Signing in from Southwest VA Tazewell County. Hello!!!


----------



## BillT (Oct 31, 2011)

Southern Bedford Co Virginia 

22 Miles East of Roanoke. 

Bill


----------



## MRGUMBY (Nov 3, 2011)

BEDFORD COUNTY VA HERE
Little town called, "Goode"


----------



## horseman1946 (Oct 19, 2011)

Abingdon area here, out in the country.


----------



## Jezcruzen (Oct 21, 2008)

Campbell County


----------



## JamincAccess (Aug 18, 2010)

Howdy from Albemarle County. Looks like southwest Virginia is well represented.


----------



## Momturtle (Nov 2, 2009)

Buckingham County here -- Go Central VA!!!


----------



## Jezcruzen (Oct 21, 2008)

There is an email list of six or seven of us, and we keep in touch on a regular basis. We have even had two meet-ups so far.:beercheer:

Two in Buckingham Co., Two in Campbell, one in Appomattox Co., one in Covington, One in Amelia Co.

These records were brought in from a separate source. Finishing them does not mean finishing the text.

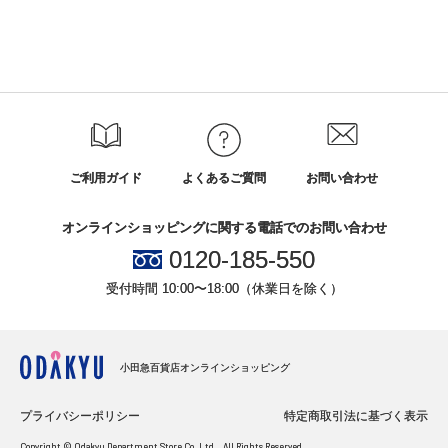
ご利用ガイド
よくあるご質問
お問い合わせ
オンラインショッピングに関する電話でのお問い合わせ
0120-185-550
受付時間 10:00〜18:00（休業日を除く）
小田急百貨店オンラインショッピング
プライバシーポリシー
特定商取引法に基づく表示
Copyright © Odakyu Department Store Co.,Ltd. , All Rights Reserved.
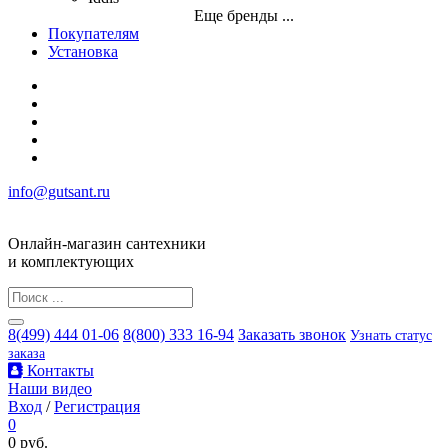
Еще бренды ...
Покупателям
Установка
info@gutsant.ru
Онлайн-магазин сантехники
и комплектующих
8(499) 444 01-06
8(800) 333 16-94
Заказать звонок
Узнать статус
заказа
Контакты
Наши видео
Вход
/
Регистрация
0
0 руб.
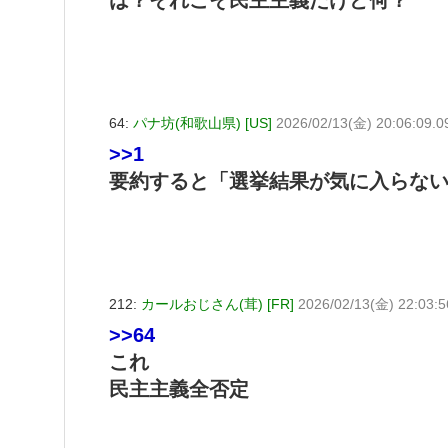
は？それこそ民主主義だけど何？
64:
パナ坊(和歌山県) [US]
2026/02/13(金) 20:06:09.0
>>1
要約すると「選挙結果が気に入らな
212:
カールおじさん(茸) [FR]
2026/02/13(金) 22:03:
>>64
これ
民主主義全否定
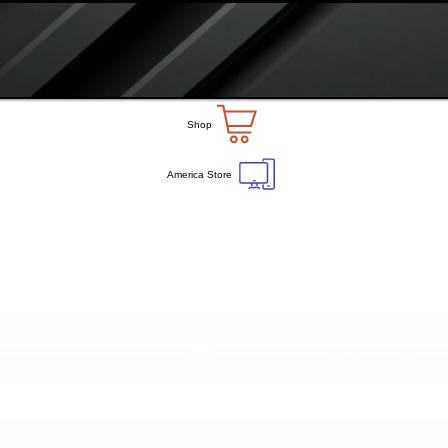
Shop
America Store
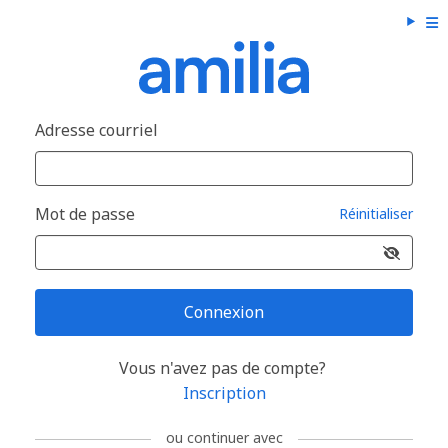
Adresse courriel
Mot de passe
Réinitialiser
Connexion
Vous n'avez pas de compte?
Inscription
ou continuer avec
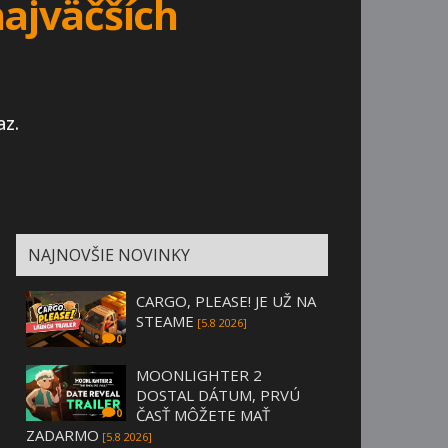
najväčších
az.
NAJNOVŠIE NOVINKY
CARGO, PLEASE! JE UŽ NA
STEAME
[5.8 2026]
0
MOONLIGHTER 2
DOSTAL DÁTUM, PRVÚ
ČASŤ MÔŽETE MAŤ
0
ZADARMO
[5.8 2026]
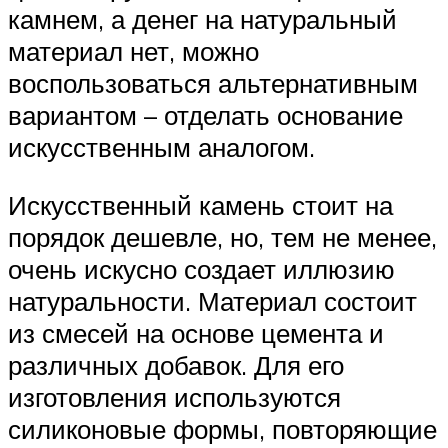
камнем, а денег на натуральный
материал нет, можно
воспользоваться альтернативным
вариантом – отделать основание
искусственным аналогом.
Искусственный камень стоит на
порядок дешевле, но, тем не менее,
очень искусно создает иллюзию
натуральности. Материал состоит
из смесей на основе цемента и
различных добавок. Для его
изготовления используются
силиконовые формы, повторяющие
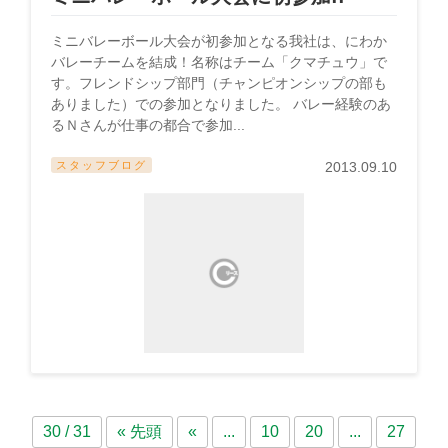
ミニバレーボール大会が初参加となる我社は、にわか
バレーチームを結成！名称はチーム「クマチュウ」で
す。フレンドシップ部門（チャンピオンシップの部も
ありました）での参加となりました。 バレー経験のあ
るＮさんが仕事の都合で参加...
スタッフブログ
2013.09.10
30 / 31
« 先頭
«
...
10
20
...
27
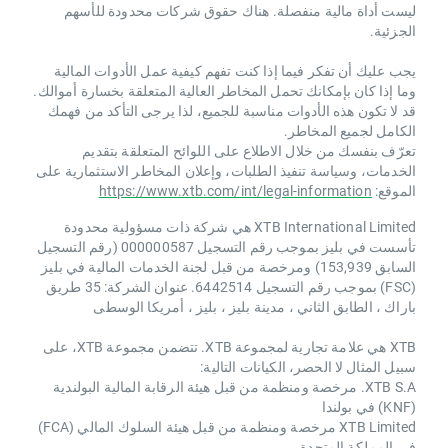
ليست أداة مالية منفصلة. هناك حقوق شركات محدودة للأسهم
الجزئية.
يجب عليك أن تفكر فيما إذا كنت تفهم كيفية عمل الأدوات المالية
وما إذا كان بإمكانك تحمل المخاطر العالية المتعلقة بخسارة أموالك.
قد لا تكون هذه الأدوات مناسبة للجميع، لذا يرجى التأكد من فهمك
الكامل لجميع المخاطر.
تعرّف بنفسك من خلال الاطلاع على اللوائح المتعلقة بتقديم
الخدمات، وسياسة تنفيذ الطلبات، وإعلان المخاطر الاستثمارية على
الموقع:
https://www.xtb.com/int/legal-information
XTB International Limited هي شركة ذات مسؤولية محدودة
تأسست في بليز بموجب رقم التسجيل 000000587 (رقم التسجيل
السابق 153,939) ومرخصة من قبل لجنة الخدمات المالية في بليز
(FSC) بموجب رقم التسجيل 6442514. عنوان الشركة: 35 طريق
باراك ، الطابق الثاني ، مدينة بليز ، بليز ، أمريكا الوسطى
XTB هي علامة تجارية لمجموعة XTB. تتضمن مجموعة XTB، على
سبيل المثال لا الحصر، الكيانات التالية:
XTB S.A. مرخصة ومنظمة من قبل هيئة الرقابة المالية البولندية
(KNF) في بولندا
XTB Limited مرخصة ومنظمة من قبل هيئة السلوك المالي (FCA)
في المملكة المتحدة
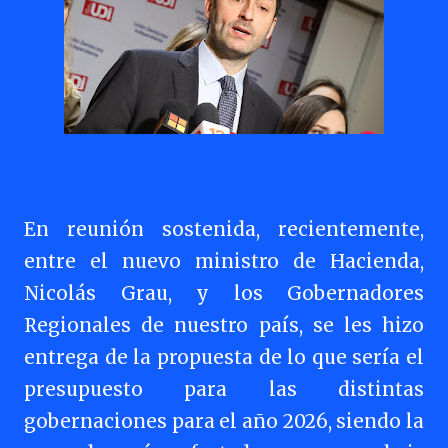
En reunión sostenida, recientemente,
entre el nuevo ministro de Hacienda,
Nicolás Grau, y los Gobernadores
Regionales de nuestro país, se les hizo
entrega de la propuesta de lo que sería el
presupuesto para las distintas
gobernaciones para el año 2026, siendo la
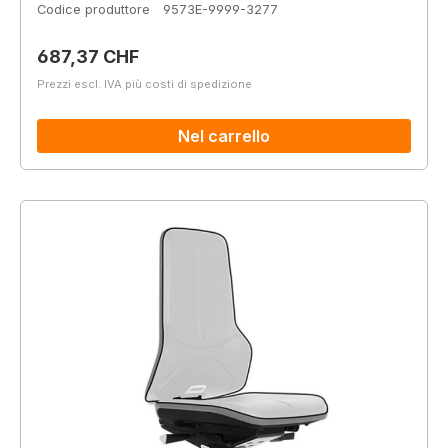
Codice produttore
9573E-9999-3277
Prezzo normale:
687,37 CHF
Prezzi escl. IVA più costi di spedizione
Nel carrello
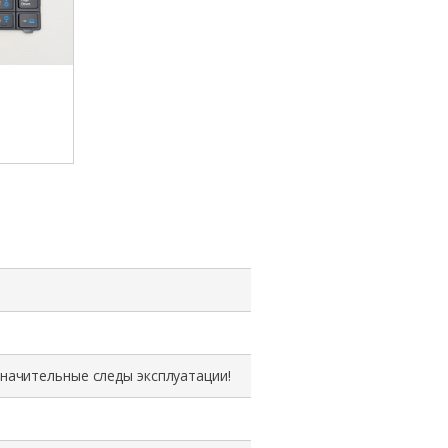
значительные следы эксплуатации!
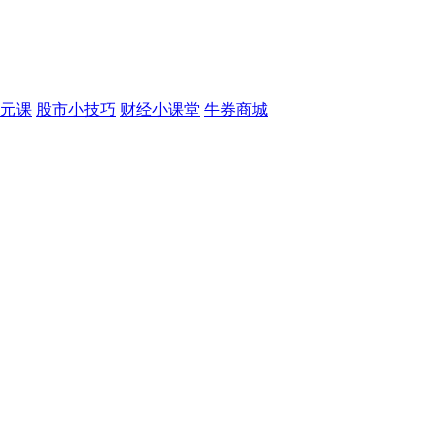
元课
股市小技巧
财经小课堂
牛券商城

If interested, send me a PM.

If any of you are 'hams', maybe we could attempt a comm check using 2 meters.


----------



## Freyadog (Jan 27, 2010)

Floyd, Va. here.


----------



## Fridge (Apr 28, 2012)

Smyth County base of Mt Rogers and White-top Mt. Highest in the state.


----------



## Phoenix1 (Mar 2, 2012)

Finally have some time to check in - Fluvanna County


----------



## Homestead Gal (Nov 25, 2008)

Rockingham Co. just a few miles from the WV line.


----------



## bizkit (Mar 17, 2012)

Rural retreat here


----------



## bizkit (Mar 17, 2012)

Anyone in our area use solar oven rocket stoves or have a bailer bucket ready to go what about heat are anyone using solar heat yet just see what everyone else is doing to get prepared


----------



## Fridge (Apr 28, 2012)

bizkit said:


> Anyone in our area use solar oven rocket stoves or have a bailer bucket ready to go what about heat are anyone using solar heat yet just see what everyone else is doing to get prepared


I do have all you mentioned.


----------



## bizkit (Mar 17, 2012)

How well does it work out for you and do you have solar heat wood or what


----------



## horseman1946 (Oct 19, 2011)

Would any of you like to have a meet, and if so, where?


----------



## bizkit (Mar 17, 2012)

I would come meet just let me know when and where


----------